Let's be honest.  Horror hounds only rented this tape to see estuaries (or tributaries, if you prefer) of blood and acres of female flesh.  To Skinner's credit, it does yield a surplus of both elements.  Lords holds fast to her articles of clothing, and yet, it didn't bother me.  The woman is a work of art, whether she's nude or not.  She fares well as Heidi, a disturbed, deformed lady in black who seems to be stalking Dennis.  Hmm?  It's not as intriguing as it sounds.  She swears to get revenge on the unglued schizoid, but she wastes a zillion opportunities to hack the fucker to pieces.  Does that constitute a spoiler?  I promise that you don't care.
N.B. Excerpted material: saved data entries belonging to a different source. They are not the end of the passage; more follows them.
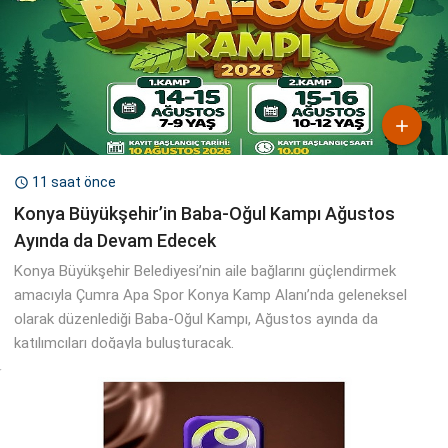

11 saat önce

Konya Büyükşehir’in Baba-Oğul Kampı Ağustos
Ayında da Devam Edecek
Konya Büyükşehir Belediyesi’nin aile bağlarını güçlendirmek
amacıyla Çumra Apa Spor Konya Kamp Alanı’nda geleneksel
olarak düzenlediği Baba-Oğul Kampı, Ağustos ayında da
katılımcıları doğayla buluşturacak.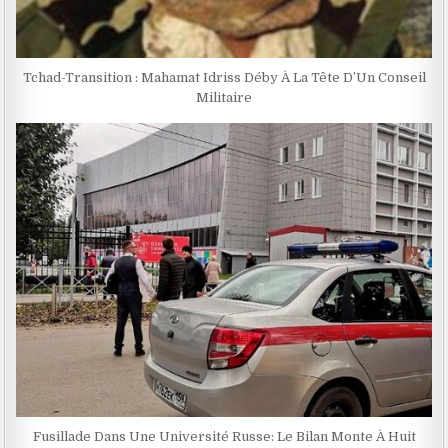
Tchad-Transition : Mahamat Idriss Déby À La Tête D’Un Conseil
Militaire
Fusillade Dans Une Université Russe: Le Bilan Monte À Huit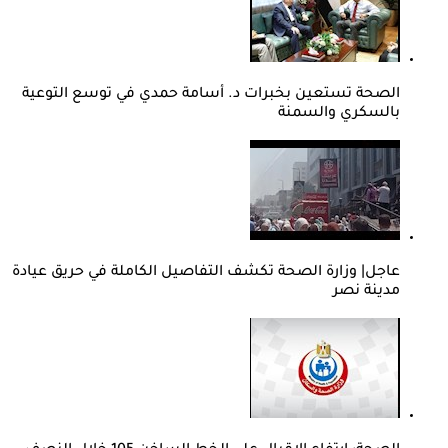
الصحة تستعين بخبرات د. أسامة حمدي في توسع التوعية
بالسكري والسمنة
عاجل| وزارة الصحة تكشف التفاصيل الكاملة في حريق عيادة
مدينة نصر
For a movie that didn't leave indissoluble indentations in my seat of affections, Skinner was well-manicured.  Props to director Ivan Nagy for making everything easy to ogle.  He uses jazzy, chromatic filters for nighttime exteriors, and it helps mundane sets pop.  Of course, I don't know if he used filters.  I'm a buffoon when it comes to the technical side of filmmaking, but ah, I know when colors are pretty.  I'm basically an expert.  As I was expertly saying, Skinner isn't too shabby.  The cast is committed, the KNB effects are grotesque, and I suppose I wanted to learn how the plot resolved itself.  That isn't quite the same as being hooked, though.

I wasn't stupefied by anything that this film was offering.  Was it overtly, hawkishly crummy?  No.  My rating is somewhat altruistic because, y'know, Traci Lords.  Traci Lords.